Classificazione Sherry di categoria Oloroso
Tipo Caratteristiche Gradi alcolici Zuccheri
g/l
Oloroso Sono prodotti senza intervento della flor, quindi ossidati, molto scuri e ricchi di aromi tostati. Alcol e struttura superiori ai Fino. Naturalmente secchi, se dolcificati danno vita ad altre tipologie. 17-22 0-5
Cream Si tratta di Oloroso dolcificati tramite blending con altri vini, ad esempio Pedro Ximénez. Hanno aromi di frutta secca e cioccolato. 15,5-22 115-140
Pedro Ximénez Prodotto con l’omonima uva lasciata appassire, è lo Sherry più denso, scuro e strutturato.
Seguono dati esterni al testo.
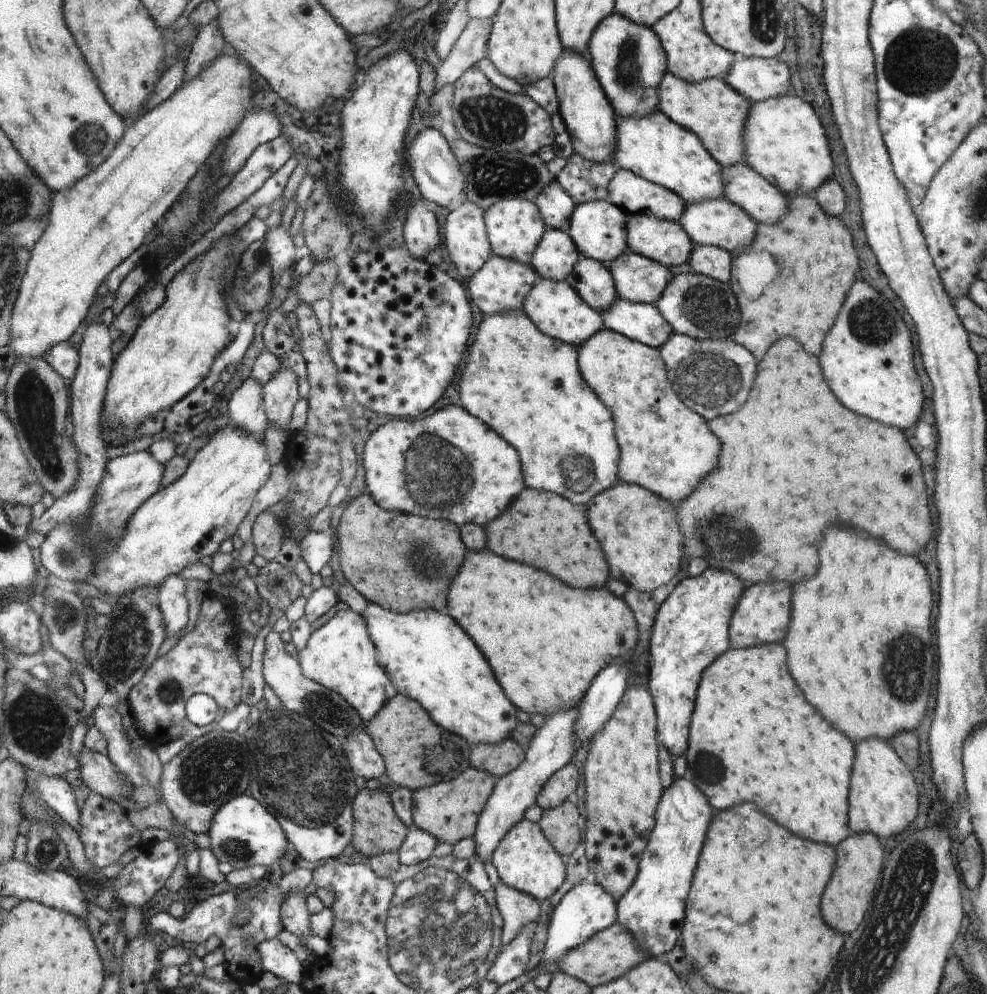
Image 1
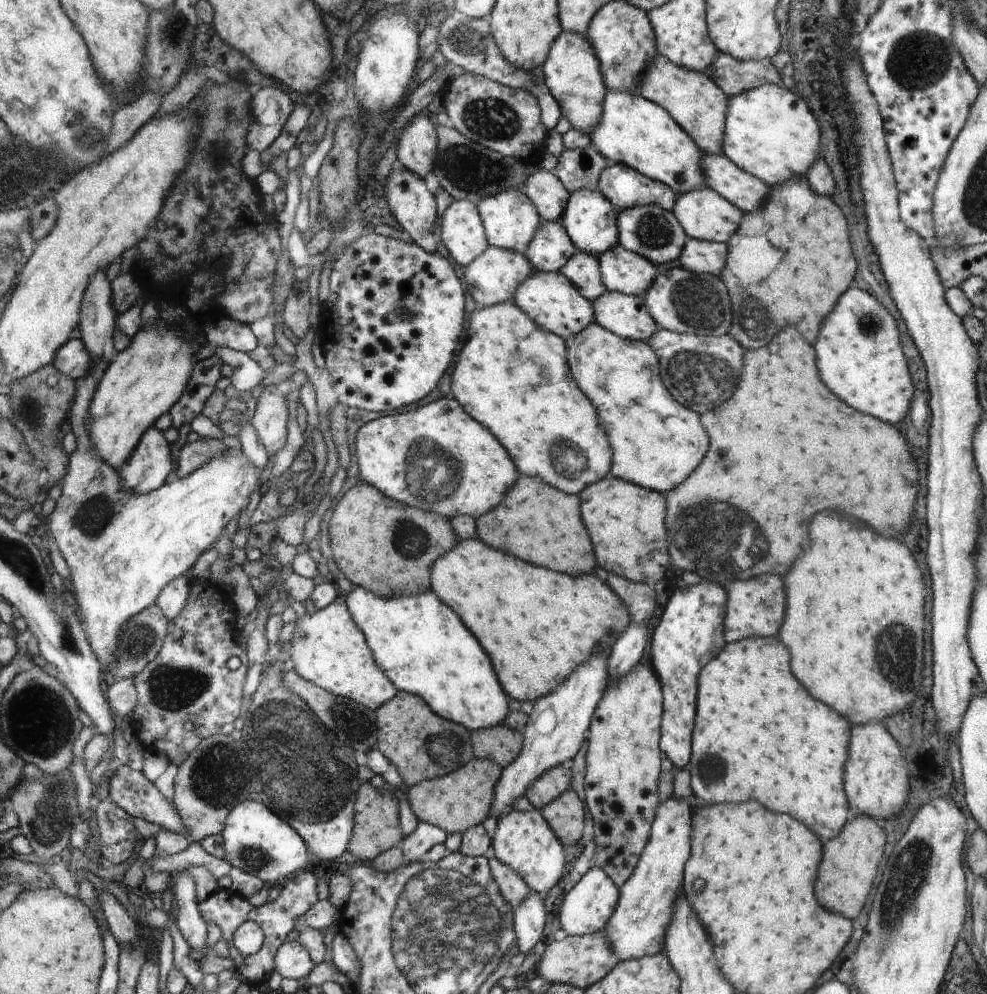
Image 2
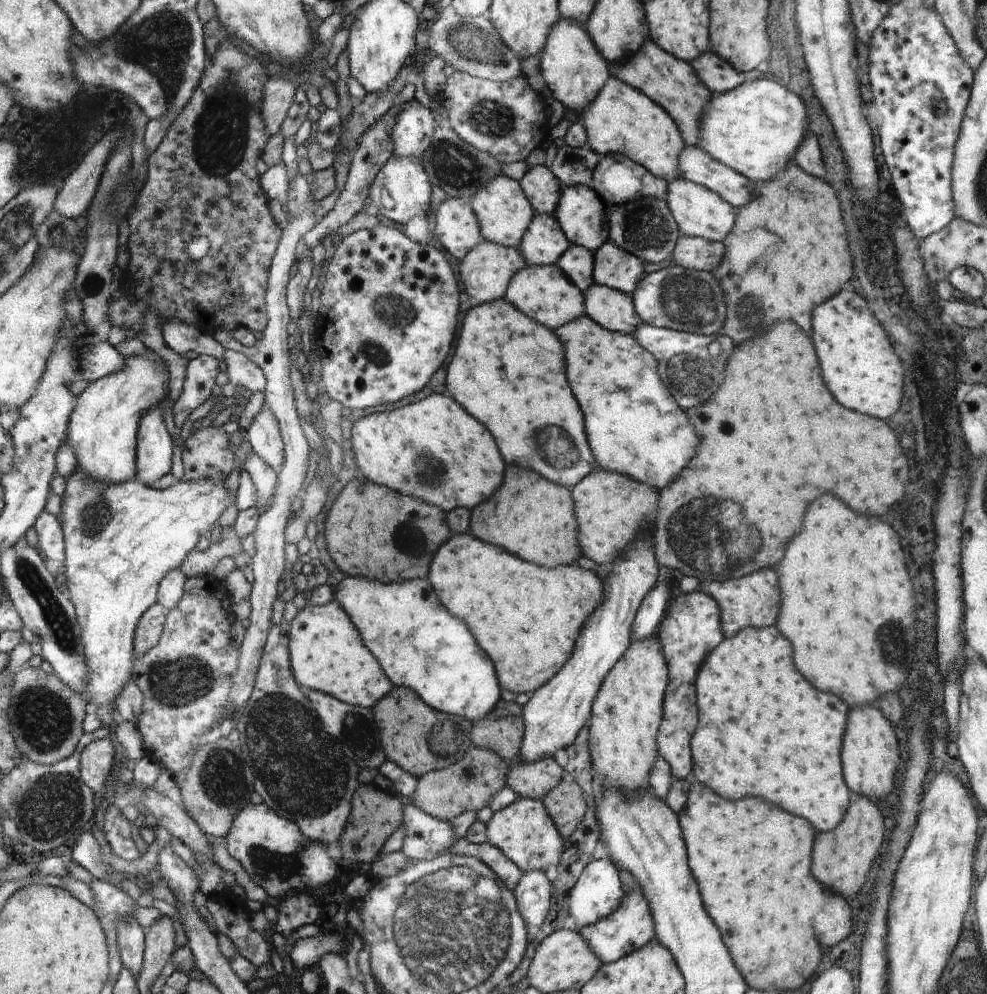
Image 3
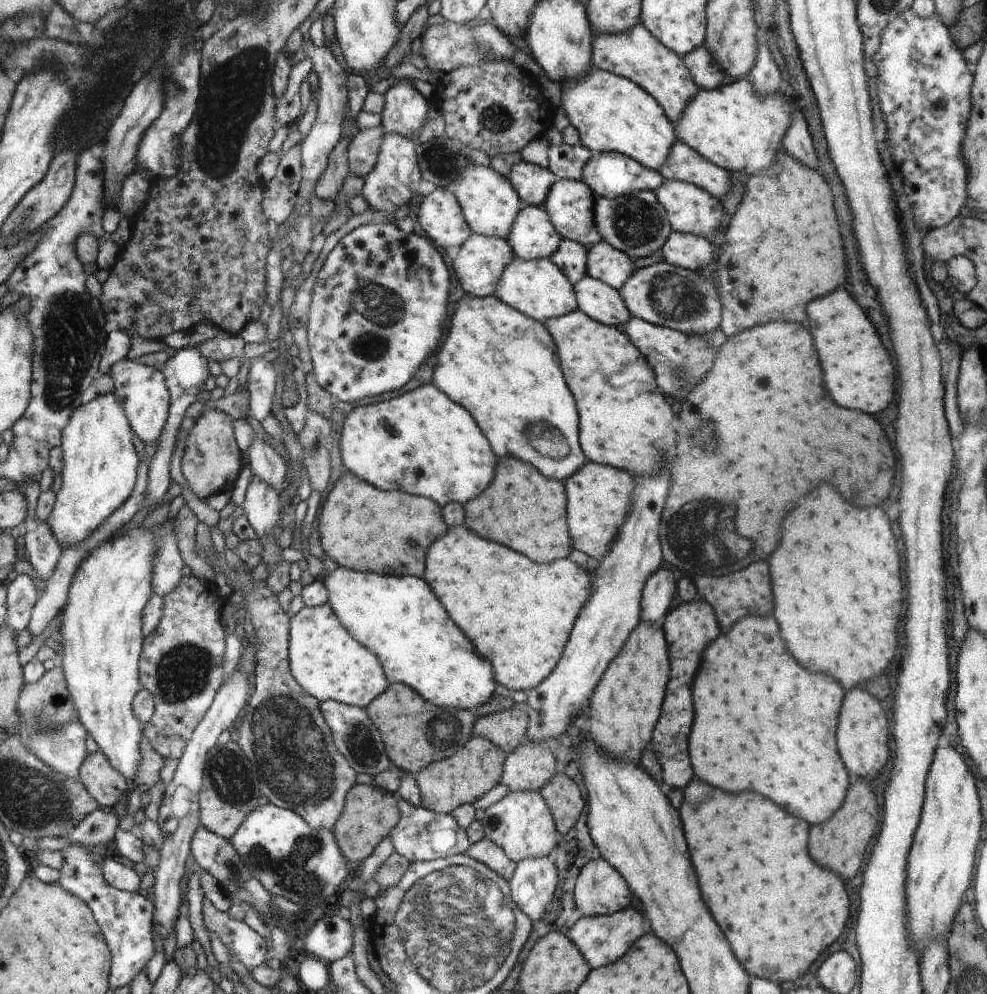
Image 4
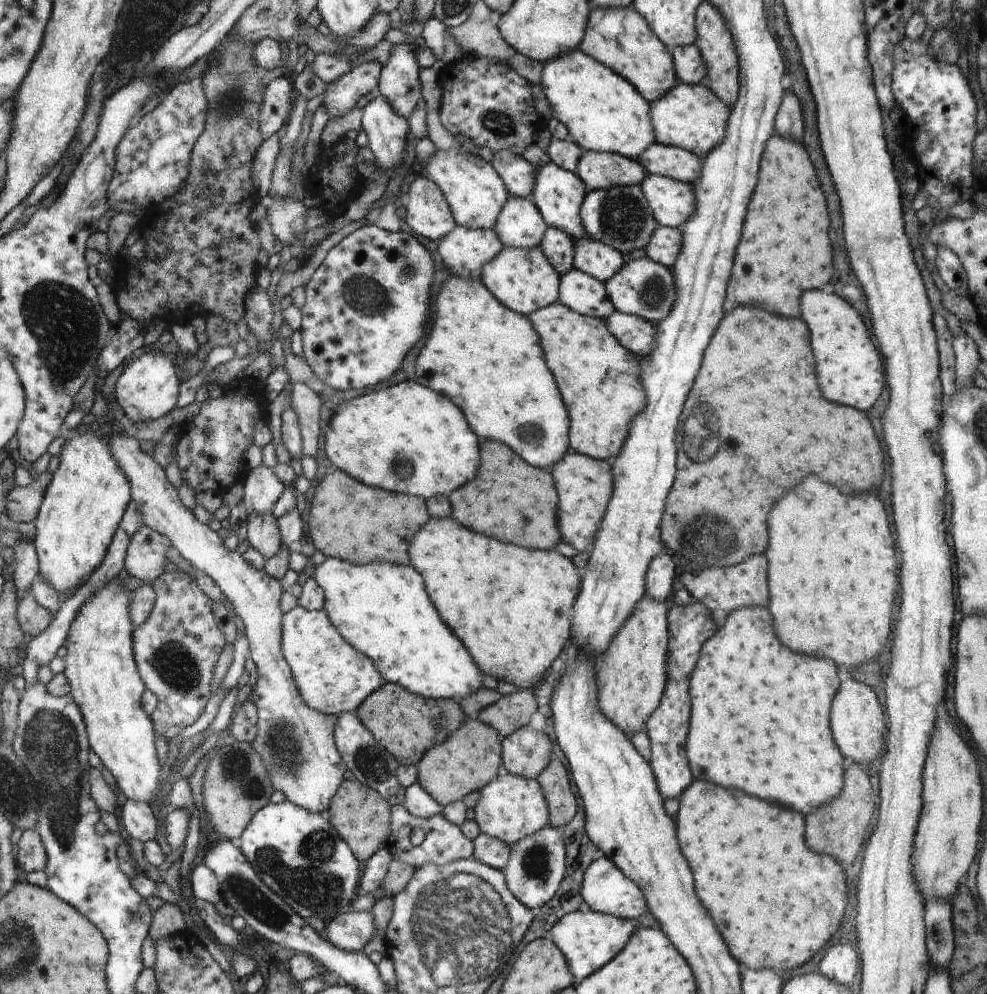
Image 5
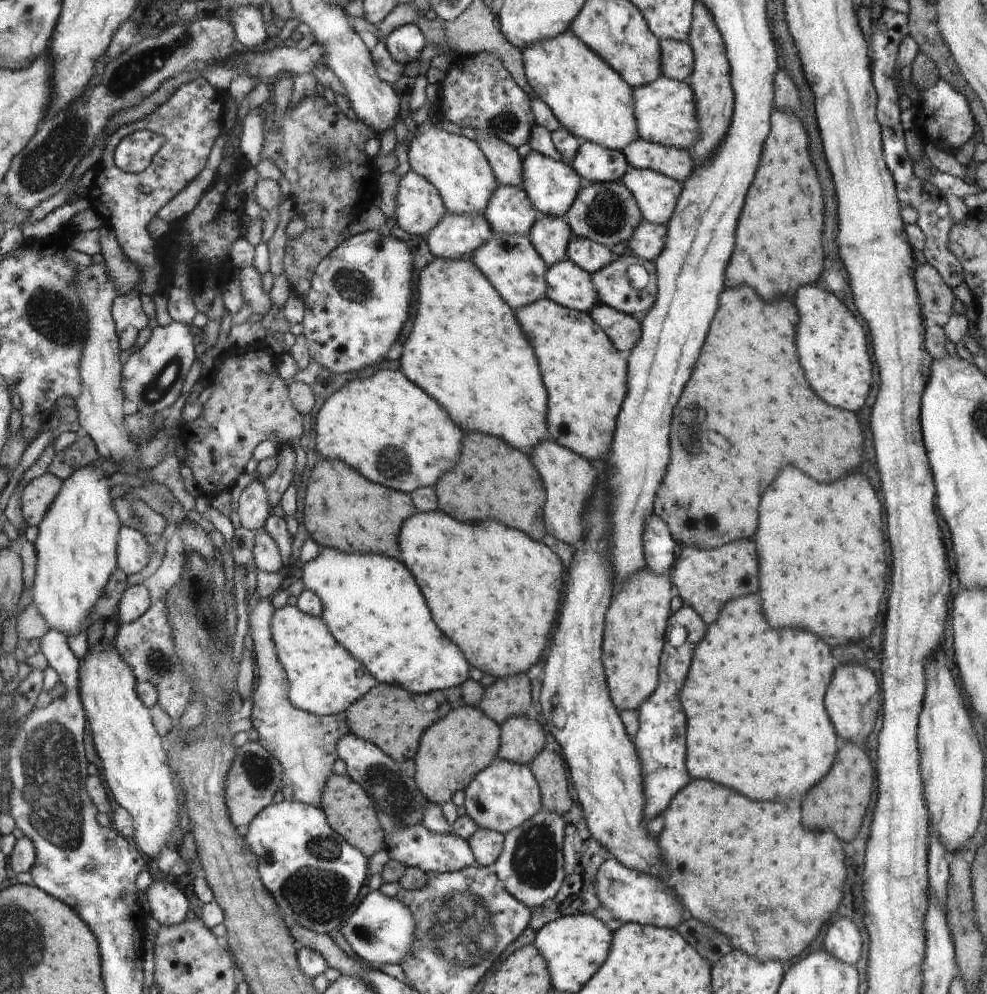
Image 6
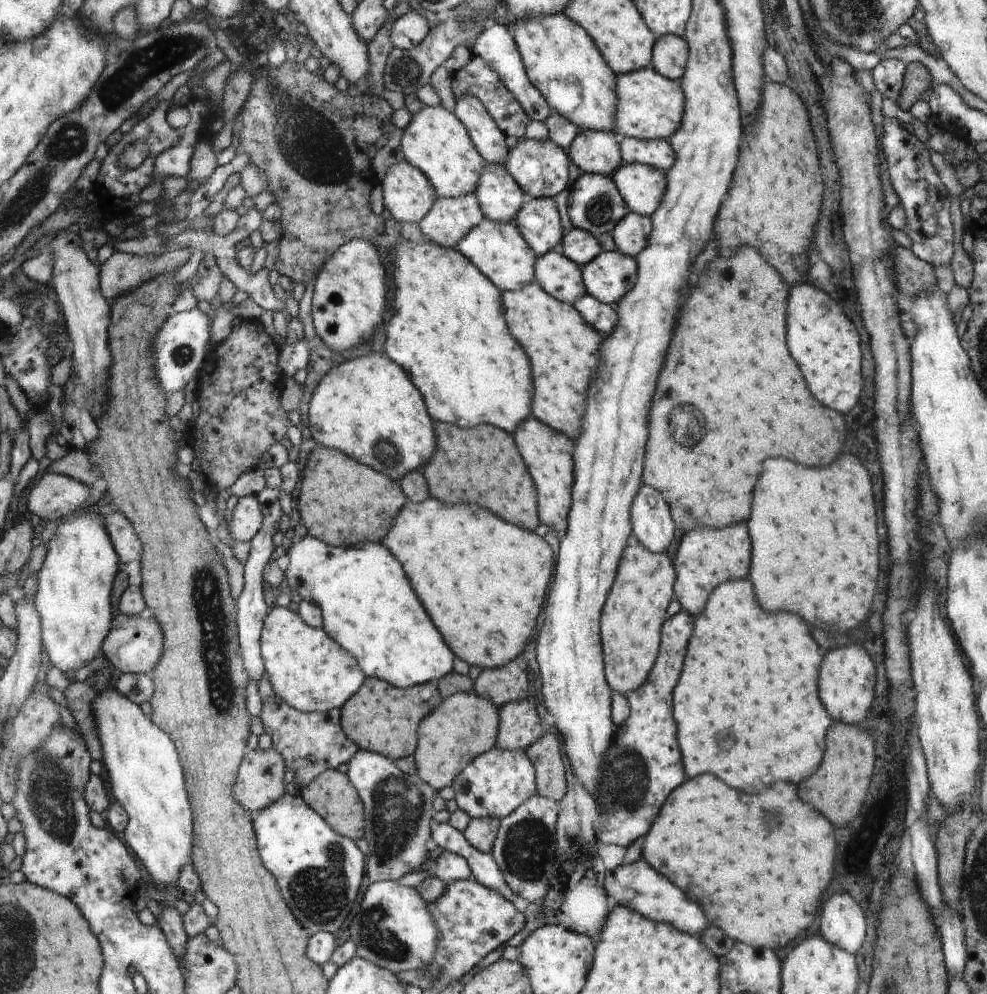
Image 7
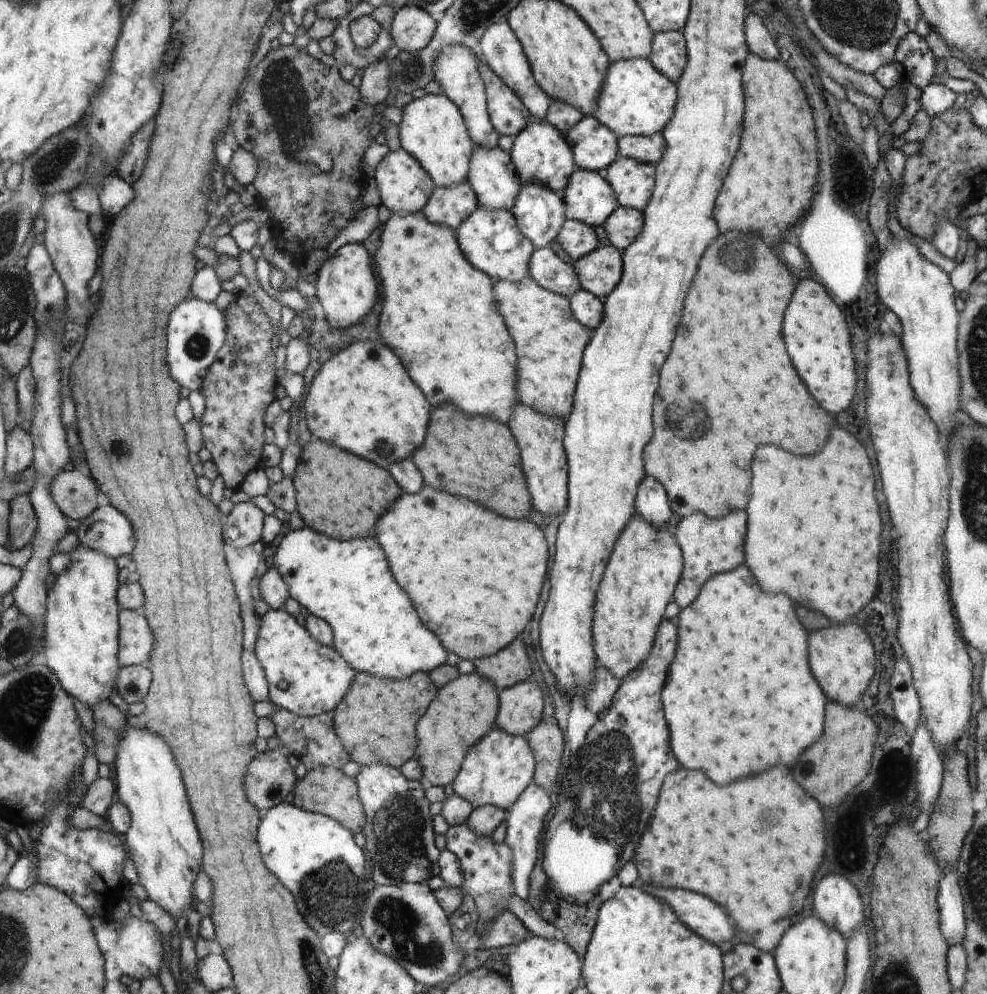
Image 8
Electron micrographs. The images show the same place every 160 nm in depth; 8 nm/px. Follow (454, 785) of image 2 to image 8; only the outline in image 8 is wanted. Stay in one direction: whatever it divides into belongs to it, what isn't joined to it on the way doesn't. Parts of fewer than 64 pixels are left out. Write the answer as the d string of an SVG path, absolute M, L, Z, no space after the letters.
M459 674L458 678L450 680L448 684L440 688L435 702L424 717L419 721L419 762L423 767L423 777L433 786L446 787L453 784L463 767L464 758L467 757L468 750L484 738L492 726L498 713L498 694L496 694L496 684L480 676L480 674Z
Viene usato anche come taglio dolcificante di altri Oloroso.  15-22 >212

Esiste anche il Palo Cortado (17-22 gradi, 0-5 g/l zuccheri), uno stile raro che fa categoria a sé, presentando caratteristiche ibride tra un Fino e un Oloroso. Si tratta di un Fino o un Amontillado che, dopo tre o quattro anni di invecchiamento, sviluppa struttura e concentrazione da Oloroso a seguito della rottura della flor.